To learn more about Generative AI, you can explore online courses, tutorials, research papers, and resources provided by educational platforms, research institutions, and industry experts. Additionally, you can participate in workshops, attend conferences, and join online communities focused on Generative AI to stay updated on the latest advancements and best practices in the field. By actively engaging with the Generative AI community and continuously learning from various sources, you can deepen your understanding and expertise in this exciting and rapidly evolving technology.

In [23]:
prompt = """You are an assistant to the Choreo users, to help them to use Choreo platform by using the given information to answer their questions. DO NOT answer the questions unrelated to Choreo platform.

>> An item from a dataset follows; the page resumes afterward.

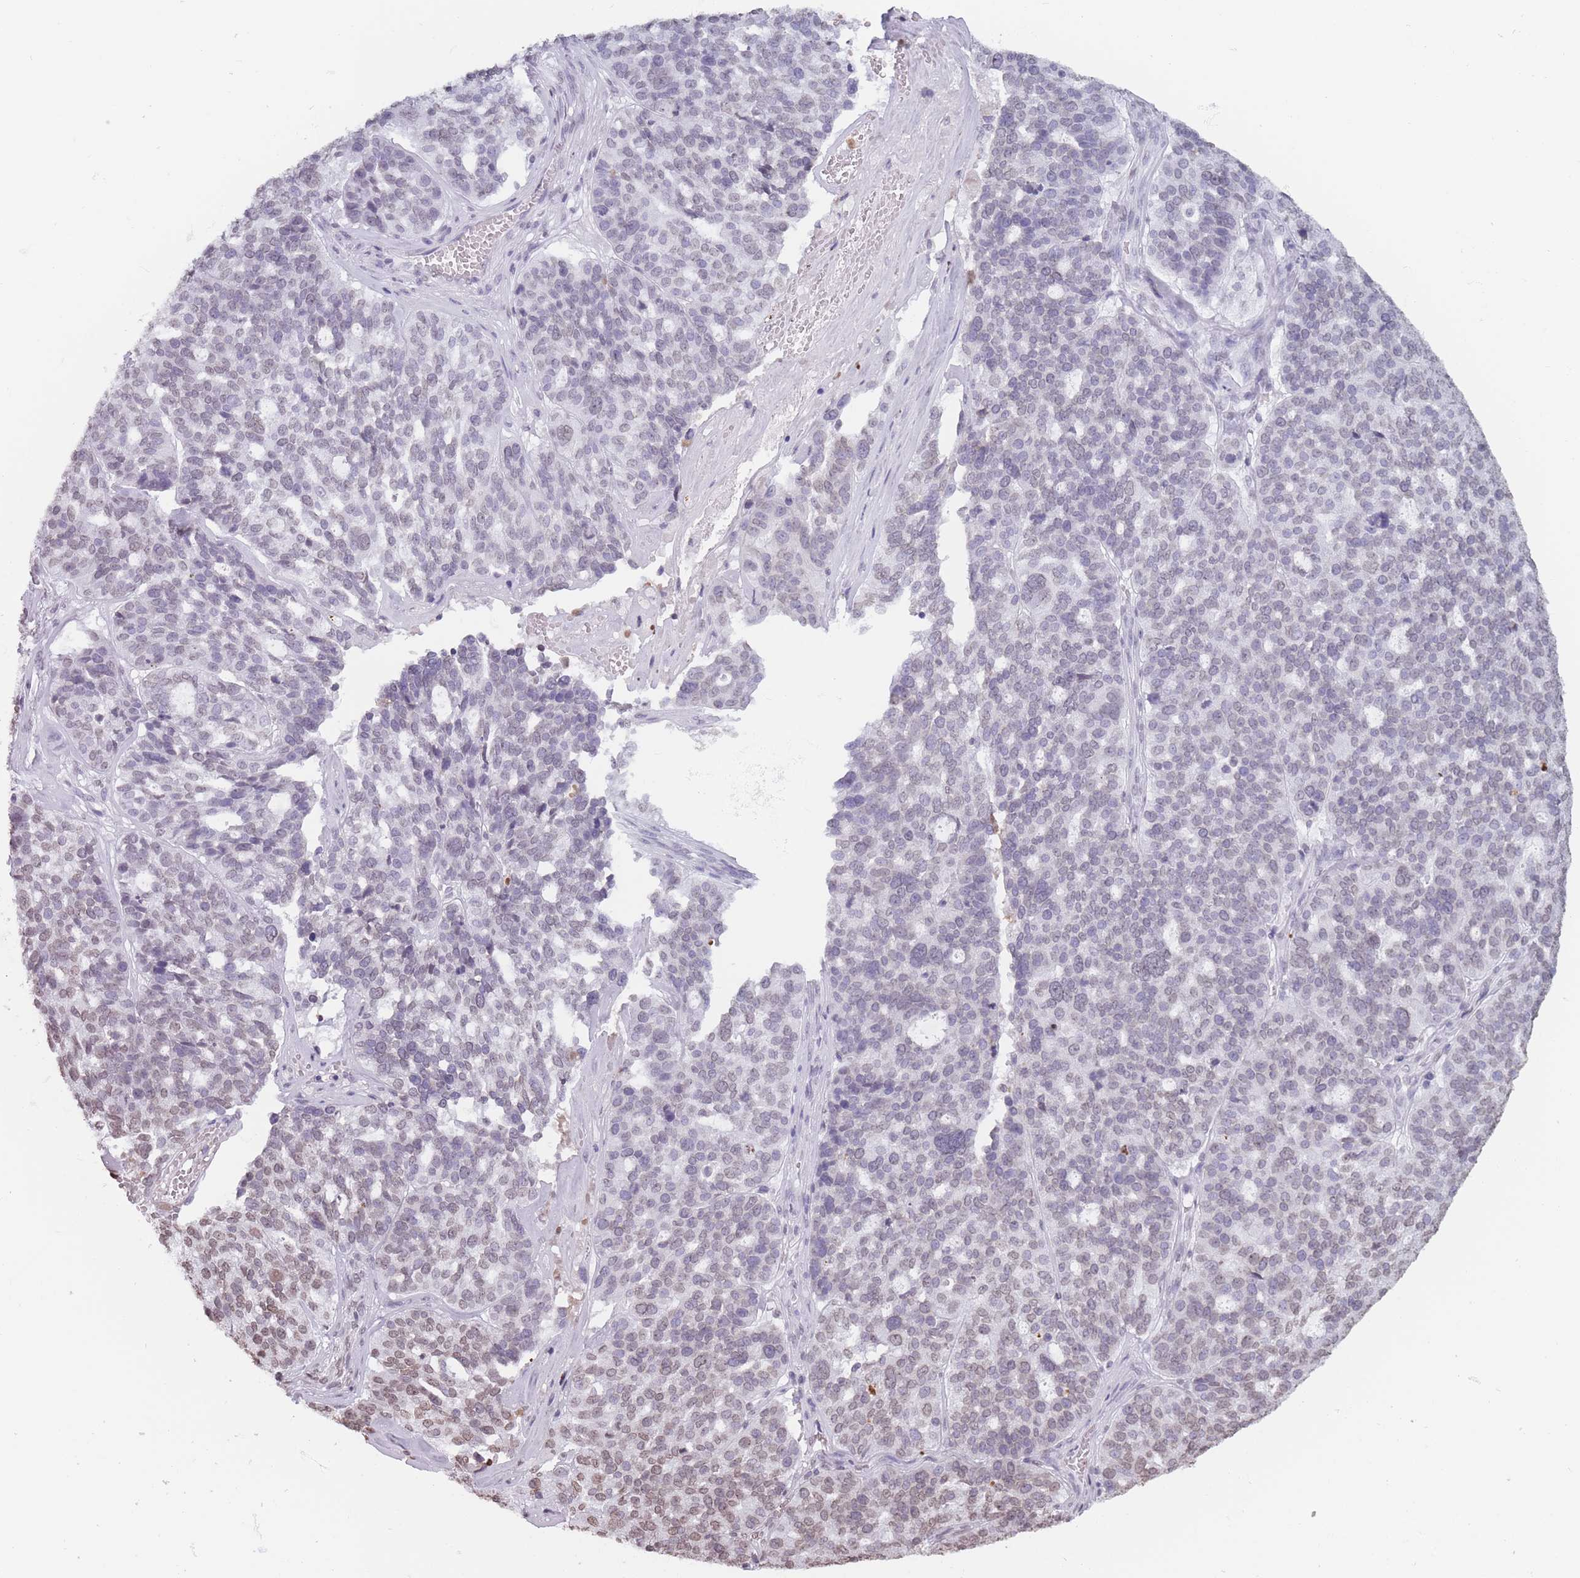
{"staining": {"intensity": "weak", "quantity": "<25%", "location": "nuclear"}, "tissue": "ovarian cancer", "cell_type": "Tumor cells", "image_type": "cancer", "snomed": [{"axis": "morphology", "description": "Cystadenocarcinoma, serous, NOS"}, {"axis": "topography", "description": "Ovary"}], "caption": "Ovarian cancer (serous cystadenocarcinoma) was stained to show a protein in brown. There is no significant positivity in tumor cells. (DAB (3,3'-diaminobenzidine) immunohistochemistry (IHC) with hematoxylin counter stain).", "gene": "RYK", "patient": {"sex": "female", "age": 59}}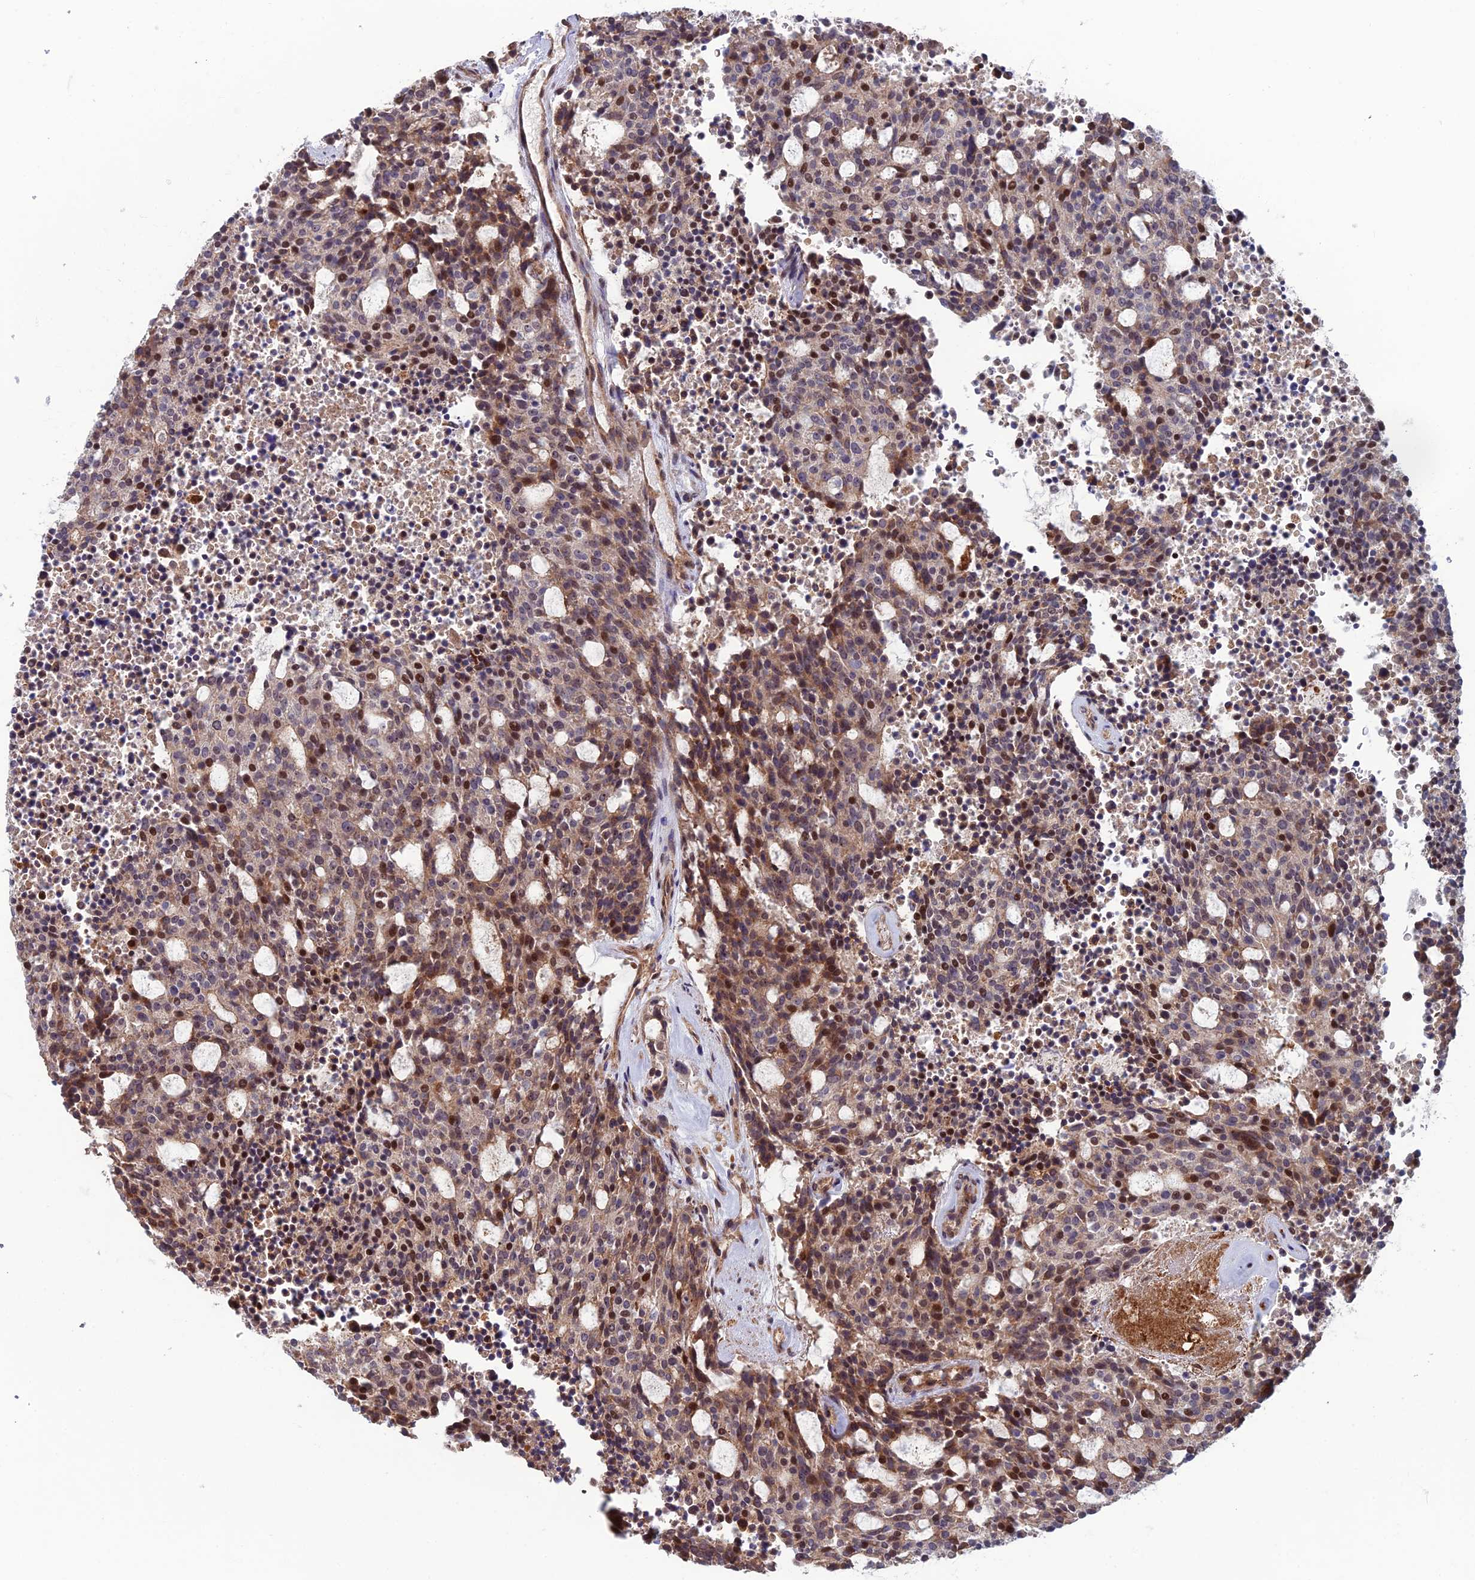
{"staining": {"intensity": "moderate", "quantity": ">75%", "location": "nuclear"}, "tissue": "carcinoid", "cell_type": "Tumor cells", "image_type": "cancer", "snomed": [{"axis": "morphology", "description": "Carcinoid, malignant, NOS"}, {"axis": "topography", "description": "Pancreas"}], "caption": "Malignant carcinoid was stained to show a protein in brown. There is medium levels of moderate nuclear staining in approximately >75% of tumor cells. (DAB (3,3'-diaminobenzidine) = brown stain, brightfield microscopy at high magnification).", "gene": "CCDC183", "patient": {"sex": "female", "age": 54}}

Choreo is an internal developer platform that allows build and deploying (CI/CD), observe, manage user services, proxies, web-apps etc

Information: {context}

Question: {question}
"""

prompt_template = ChatPromptTemplate.from_messages([HumanMessagePromptTemplate.from_template(prompt)])
def format_docs(docs):
    return "\n\n".join(doc.page_content for doc in docs)

rag_chain = (
    {"context": db.as_retriever() | format_docs, "question": RunnablePassthrough()}
    | prompt_template
    | llm
    | StrOutputParser()
)

answer = rag_chain.invoke("how to learn more about Generative AI?")
display(Markdown(answer))

I can only provide information related to the Choreo platform. If you have any questions about Choreo, feel free to ask!